*** Begin section ***

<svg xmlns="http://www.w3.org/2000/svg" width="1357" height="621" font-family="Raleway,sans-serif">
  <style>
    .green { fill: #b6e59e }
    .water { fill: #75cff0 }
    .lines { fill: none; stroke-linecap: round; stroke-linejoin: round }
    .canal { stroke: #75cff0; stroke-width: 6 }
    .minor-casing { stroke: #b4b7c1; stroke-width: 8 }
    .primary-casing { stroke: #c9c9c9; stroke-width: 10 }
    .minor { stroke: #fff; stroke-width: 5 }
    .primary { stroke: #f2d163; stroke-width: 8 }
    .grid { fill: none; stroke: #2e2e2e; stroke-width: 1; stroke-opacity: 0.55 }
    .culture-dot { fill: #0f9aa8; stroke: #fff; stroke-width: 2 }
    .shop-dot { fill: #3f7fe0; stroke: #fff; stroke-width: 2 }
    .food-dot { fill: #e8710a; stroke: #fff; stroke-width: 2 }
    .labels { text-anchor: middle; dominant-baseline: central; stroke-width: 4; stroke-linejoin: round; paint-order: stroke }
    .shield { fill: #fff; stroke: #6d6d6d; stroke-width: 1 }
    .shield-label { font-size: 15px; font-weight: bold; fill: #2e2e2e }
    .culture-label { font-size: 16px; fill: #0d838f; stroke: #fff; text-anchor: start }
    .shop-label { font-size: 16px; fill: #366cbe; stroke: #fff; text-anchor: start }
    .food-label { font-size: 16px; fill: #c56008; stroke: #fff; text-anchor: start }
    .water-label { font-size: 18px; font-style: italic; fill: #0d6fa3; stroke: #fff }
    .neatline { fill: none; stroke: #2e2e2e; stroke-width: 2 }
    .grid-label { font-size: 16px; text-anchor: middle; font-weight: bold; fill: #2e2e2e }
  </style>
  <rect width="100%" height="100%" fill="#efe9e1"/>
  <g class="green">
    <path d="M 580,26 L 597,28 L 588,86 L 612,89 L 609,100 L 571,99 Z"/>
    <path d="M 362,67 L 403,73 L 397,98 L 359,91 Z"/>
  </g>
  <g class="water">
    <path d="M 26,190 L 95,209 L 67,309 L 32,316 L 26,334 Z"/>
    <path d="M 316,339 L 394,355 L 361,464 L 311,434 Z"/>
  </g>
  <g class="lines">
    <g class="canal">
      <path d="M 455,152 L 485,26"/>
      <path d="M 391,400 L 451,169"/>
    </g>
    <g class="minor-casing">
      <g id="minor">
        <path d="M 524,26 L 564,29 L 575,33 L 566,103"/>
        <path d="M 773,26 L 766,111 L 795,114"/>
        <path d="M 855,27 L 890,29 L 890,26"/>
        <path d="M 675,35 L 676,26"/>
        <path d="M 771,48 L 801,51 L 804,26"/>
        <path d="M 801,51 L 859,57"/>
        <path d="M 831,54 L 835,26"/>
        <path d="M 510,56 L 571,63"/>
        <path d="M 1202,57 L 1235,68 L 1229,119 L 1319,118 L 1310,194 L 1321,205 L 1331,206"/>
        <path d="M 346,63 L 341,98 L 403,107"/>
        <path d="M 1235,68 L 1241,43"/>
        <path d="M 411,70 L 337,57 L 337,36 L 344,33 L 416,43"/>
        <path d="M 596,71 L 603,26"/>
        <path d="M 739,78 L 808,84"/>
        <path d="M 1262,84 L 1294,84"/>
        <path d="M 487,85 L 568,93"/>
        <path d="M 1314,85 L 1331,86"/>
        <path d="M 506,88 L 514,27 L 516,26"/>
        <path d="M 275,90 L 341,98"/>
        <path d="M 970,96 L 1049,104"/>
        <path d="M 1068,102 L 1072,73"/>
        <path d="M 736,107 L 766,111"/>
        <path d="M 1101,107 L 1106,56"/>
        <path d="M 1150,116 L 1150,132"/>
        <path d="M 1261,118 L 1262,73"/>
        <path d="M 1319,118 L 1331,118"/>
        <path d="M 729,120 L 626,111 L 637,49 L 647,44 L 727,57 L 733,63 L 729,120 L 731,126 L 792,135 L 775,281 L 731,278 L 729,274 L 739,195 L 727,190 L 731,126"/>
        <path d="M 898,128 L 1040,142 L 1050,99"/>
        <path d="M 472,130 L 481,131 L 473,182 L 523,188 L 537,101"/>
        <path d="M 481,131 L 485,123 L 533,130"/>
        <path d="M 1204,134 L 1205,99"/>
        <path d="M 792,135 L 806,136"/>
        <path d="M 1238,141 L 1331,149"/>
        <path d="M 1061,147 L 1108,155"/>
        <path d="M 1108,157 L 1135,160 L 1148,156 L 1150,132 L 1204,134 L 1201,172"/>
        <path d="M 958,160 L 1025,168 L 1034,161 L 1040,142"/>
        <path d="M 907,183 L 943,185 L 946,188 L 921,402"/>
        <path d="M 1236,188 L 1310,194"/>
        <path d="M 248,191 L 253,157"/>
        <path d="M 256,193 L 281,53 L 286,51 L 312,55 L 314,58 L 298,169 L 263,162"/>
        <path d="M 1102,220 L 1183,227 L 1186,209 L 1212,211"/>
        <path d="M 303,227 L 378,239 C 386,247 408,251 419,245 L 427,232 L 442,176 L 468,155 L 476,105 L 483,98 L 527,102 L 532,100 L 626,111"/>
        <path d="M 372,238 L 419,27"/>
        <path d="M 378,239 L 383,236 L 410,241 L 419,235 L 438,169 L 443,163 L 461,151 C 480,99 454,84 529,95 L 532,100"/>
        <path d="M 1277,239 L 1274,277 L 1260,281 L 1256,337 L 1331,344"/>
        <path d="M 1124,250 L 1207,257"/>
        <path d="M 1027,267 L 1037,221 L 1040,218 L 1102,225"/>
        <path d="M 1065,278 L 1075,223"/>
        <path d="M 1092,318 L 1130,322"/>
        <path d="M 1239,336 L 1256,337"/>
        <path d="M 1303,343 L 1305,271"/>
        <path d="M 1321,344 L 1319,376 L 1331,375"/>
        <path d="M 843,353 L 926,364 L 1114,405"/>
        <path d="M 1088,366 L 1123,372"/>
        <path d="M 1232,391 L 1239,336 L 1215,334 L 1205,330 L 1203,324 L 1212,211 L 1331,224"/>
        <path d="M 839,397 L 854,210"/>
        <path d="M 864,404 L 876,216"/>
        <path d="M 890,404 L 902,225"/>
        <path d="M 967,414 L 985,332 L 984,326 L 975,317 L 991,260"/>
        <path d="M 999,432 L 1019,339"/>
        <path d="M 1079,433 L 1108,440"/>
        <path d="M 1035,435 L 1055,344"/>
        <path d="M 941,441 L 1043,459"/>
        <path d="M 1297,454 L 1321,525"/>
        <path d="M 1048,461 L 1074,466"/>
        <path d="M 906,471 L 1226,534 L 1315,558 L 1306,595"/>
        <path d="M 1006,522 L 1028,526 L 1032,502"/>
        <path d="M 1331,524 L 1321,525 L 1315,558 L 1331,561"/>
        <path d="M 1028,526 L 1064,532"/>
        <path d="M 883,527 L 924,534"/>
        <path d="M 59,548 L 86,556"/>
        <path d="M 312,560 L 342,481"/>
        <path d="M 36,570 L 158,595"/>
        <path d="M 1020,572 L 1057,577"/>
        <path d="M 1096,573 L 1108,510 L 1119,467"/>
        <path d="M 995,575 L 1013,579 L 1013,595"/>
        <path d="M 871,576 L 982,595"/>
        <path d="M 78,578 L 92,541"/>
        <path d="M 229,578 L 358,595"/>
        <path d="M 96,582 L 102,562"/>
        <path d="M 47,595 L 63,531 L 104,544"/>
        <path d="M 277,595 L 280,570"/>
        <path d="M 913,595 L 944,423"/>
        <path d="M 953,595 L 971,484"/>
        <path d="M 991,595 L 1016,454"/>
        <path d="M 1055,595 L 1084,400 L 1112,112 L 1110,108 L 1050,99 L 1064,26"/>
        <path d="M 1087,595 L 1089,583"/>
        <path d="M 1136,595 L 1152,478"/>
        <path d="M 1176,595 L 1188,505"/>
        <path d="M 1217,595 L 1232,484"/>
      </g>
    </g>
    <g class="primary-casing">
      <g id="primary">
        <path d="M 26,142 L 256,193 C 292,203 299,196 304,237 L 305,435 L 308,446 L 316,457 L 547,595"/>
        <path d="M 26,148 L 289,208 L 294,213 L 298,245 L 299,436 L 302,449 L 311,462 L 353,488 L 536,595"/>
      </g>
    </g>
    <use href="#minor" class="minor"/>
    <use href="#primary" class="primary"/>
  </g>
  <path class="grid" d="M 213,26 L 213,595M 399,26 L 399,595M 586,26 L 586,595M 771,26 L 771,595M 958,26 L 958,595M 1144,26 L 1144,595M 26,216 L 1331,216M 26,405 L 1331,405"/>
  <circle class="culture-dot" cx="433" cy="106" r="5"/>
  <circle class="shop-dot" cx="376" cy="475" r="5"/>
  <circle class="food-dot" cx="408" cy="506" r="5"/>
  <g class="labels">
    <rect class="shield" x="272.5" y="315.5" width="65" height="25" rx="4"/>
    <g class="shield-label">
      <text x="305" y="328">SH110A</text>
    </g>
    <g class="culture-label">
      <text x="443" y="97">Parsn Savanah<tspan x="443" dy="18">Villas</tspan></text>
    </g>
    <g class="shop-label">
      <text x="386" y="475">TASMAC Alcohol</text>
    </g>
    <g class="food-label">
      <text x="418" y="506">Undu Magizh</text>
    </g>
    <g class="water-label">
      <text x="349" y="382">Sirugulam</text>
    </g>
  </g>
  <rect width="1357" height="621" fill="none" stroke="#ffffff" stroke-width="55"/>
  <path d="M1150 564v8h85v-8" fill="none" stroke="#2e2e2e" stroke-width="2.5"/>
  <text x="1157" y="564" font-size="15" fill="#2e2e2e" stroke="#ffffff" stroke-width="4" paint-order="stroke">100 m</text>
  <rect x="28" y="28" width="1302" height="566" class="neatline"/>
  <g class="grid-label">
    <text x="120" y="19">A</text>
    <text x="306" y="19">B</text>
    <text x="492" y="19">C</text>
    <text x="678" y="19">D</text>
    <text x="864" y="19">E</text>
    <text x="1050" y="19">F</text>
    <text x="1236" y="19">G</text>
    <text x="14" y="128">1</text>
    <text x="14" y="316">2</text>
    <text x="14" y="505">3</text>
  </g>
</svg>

*** End section ***

→ **Your goal**:
Using the entries above, give again exactly the lines from the line holding "#75cff0; stroke-width: 6" through the line holding "#fff; stroke: #6d6d6d;". Include both end lines and nothing else.

→ **Response to the exercise**:
    .canal { stroke: #75cff0; stroke-width: 6 }
    .minor-casing { stroke: #b4b7c1; stroke-width: 8 }
    .primary-casing { stroke: #c9c9c9; stroke-width: 10 }
    .minor { stroke: #fff; stroke-width: 5 }
    .primary { stroke: #f2d163; stroke-width: 8 }
    .grid { fill: none; stroke: #2e2e2e; stroke-width: 1; stroke-opacity: 0.55 }
    .culture-dot { fill: #0f9aa8; stroke: #fff; stroke-width: 2 }
    .shop-dot { fill: #3f7fe0; stroke: #fff; stroke-width: 2 }
    .food-dot { fill: #e8710a; stroke: #fff; stroke-width: 2 }
    .labels { text-anchor: middle; dominant-baseline: central; stroke-width: 4; stroke-linejoin: round; paint-order: stroke }
    .shield { fill: #fff; stroke: #6d6d6d; stroke-width: 1 }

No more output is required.